WHAT THIS TASK INVOLVES ::
Write out the entries below exactly, but only from the line containing "index pip: (1245, 809)" through the line containing "ring mcp: (165, 78)", and without the pictures.
*** EXERCISE MATERIALS Section Begins ***
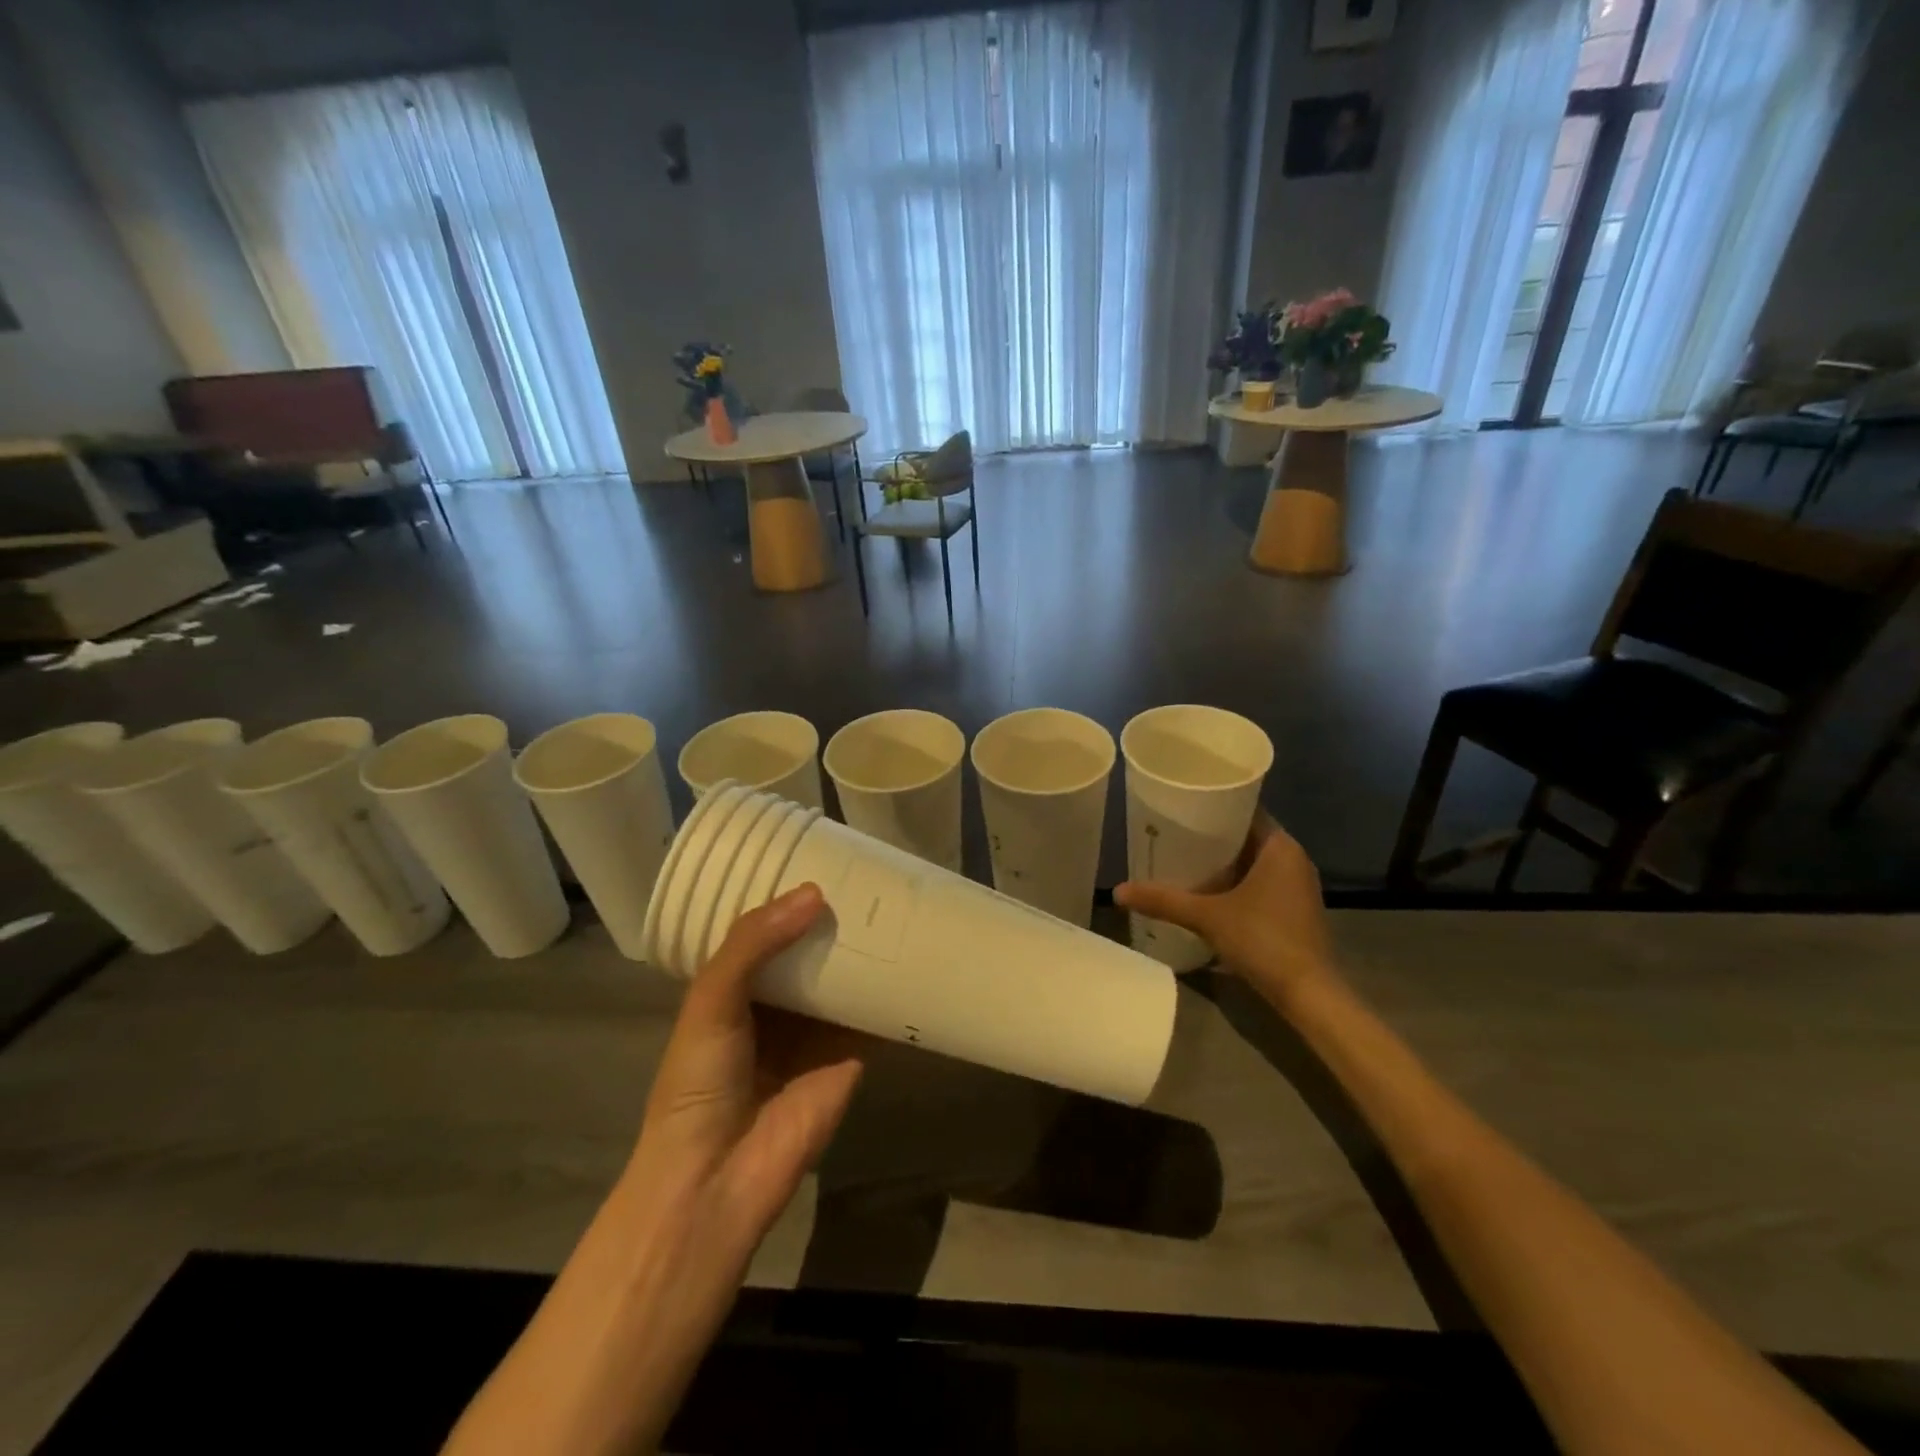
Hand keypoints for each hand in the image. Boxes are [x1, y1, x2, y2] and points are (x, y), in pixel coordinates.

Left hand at [622, 882, 864, 1260]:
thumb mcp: (711, 1001)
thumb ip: (753, 944)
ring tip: (899, 900)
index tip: (820, 859)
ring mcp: (817, 1029)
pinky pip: (874, 1014)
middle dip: (834, 919)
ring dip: (866, 948)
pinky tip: (918, 954)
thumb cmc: (698, 1083)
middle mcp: (779, 1003)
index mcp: (737, 988)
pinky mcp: (851, 1054)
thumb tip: (815, 893)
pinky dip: (892, 990)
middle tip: (870, 873)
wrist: (718, 1179)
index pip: (767, 931)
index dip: (787, 899)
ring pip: (845, 977)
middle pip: (812, 949)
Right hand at [1115, 813, 1337, 1004]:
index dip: (1213, 805)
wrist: (1309, 994)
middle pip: (1246, 835)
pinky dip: (1235, 882)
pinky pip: (1259, 881)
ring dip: (1222, 861)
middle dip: (1211, 836)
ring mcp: (1296, 886)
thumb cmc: (1263, 940)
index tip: (1181, 806)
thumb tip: (1116, 892)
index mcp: (1280, 846)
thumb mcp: (1207, 917)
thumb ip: (1163, 901)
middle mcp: (1293, 859)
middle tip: (1172, 832)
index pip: (1245, 809)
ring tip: (1182, 858)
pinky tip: (1206, 891)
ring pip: (1253, 861)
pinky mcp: (1294, 909)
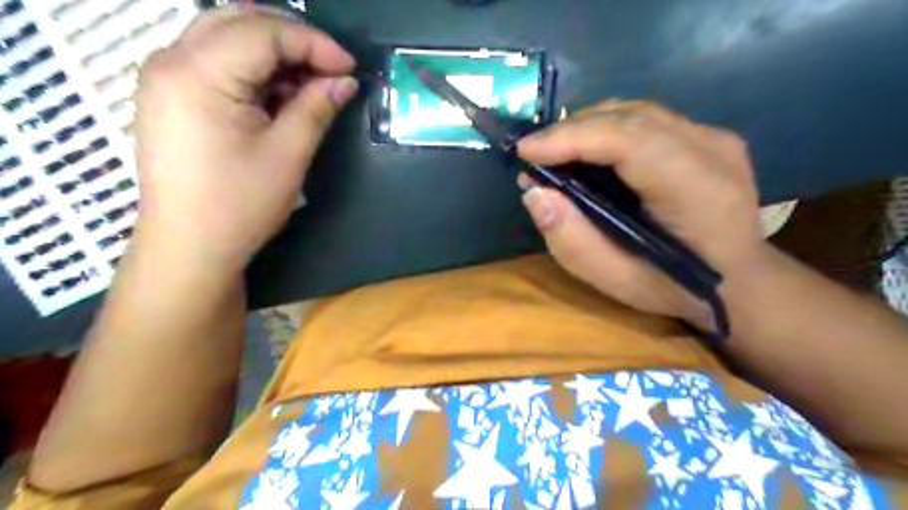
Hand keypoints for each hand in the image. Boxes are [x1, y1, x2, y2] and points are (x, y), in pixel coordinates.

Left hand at [132, 7, 358, 273]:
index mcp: (197, 73)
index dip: (313, 43)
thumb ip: (316, 108)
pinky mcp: (171, 97)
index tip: (350, 68)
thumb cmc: (240, 204)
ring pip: (226, 38)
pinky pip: (216, 63)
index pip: (263, 32)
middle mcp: (171, 61)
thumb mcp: (288, 154)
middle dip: (293, 39)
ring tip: (309, 85)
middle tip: (331, 68)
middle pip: (239, 22)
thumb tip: (346, 81)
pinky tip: (279, 95)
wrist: (191, 247)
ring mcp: (165, 78)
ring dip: (274, 53)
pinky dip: (254, 70)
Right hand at [517, 99, 765, 322]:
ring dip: (586, 126)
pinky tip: (586, 150)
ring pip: (636, 111)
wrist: (741, 281)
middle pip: (630, 116)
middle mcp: (711, 149)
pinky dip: (606, 129)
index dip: (572, 138)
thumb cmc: (676, 288)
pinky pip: (646, 120)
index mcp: (696, 190)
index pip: (629, 140)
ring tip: (552, 151)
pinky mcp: (706, 136)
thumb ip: (572, 240)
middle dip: (571, 129)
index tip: (525, 151)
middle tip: (532, 153)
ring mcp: (713, 137)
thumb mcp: (617, 281)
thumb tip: (535, 192)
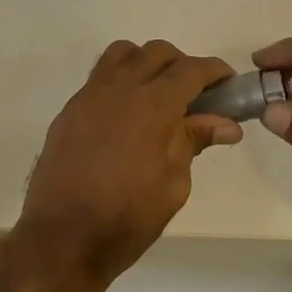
*** EXERCISE MATERIALS Section Ends ***
EXERCISE RESULT ::
index pip: (1245, 809)
ring tip: (1182, 858)
pinky tip: (1206, 891)
ring pip: (1253, 861)
pinky mcp: (1294, 909)
Hand keypoints for each hand in the image. Boxes are [x1, y1, x2, y2] and points are (x, y), in pixel coordinates.

Left hand at [132, 7, 358, 273]:
index mcp: (197, 73)
index dip: (313, 43)
thumb ip: (316, 108)
pinky mcp: (171, 97)
index tip: (350, 68)
thumb cmc: (240, 204)
ring pip: (226, 38)
pinky pip: (216, 63)
index pip: (263, 32)
middle mcp: (171, 61)
thumb mcp: (288, 154)
middle dip: (293, 39)
ring tip: (309, 85)
middle tip: (331, 68)
middle pip: (239, 22)
thumb tip: (346, 81)
pinky tip: (279, 95)
wrist: (191, 247)
ring mcp: (165, 78)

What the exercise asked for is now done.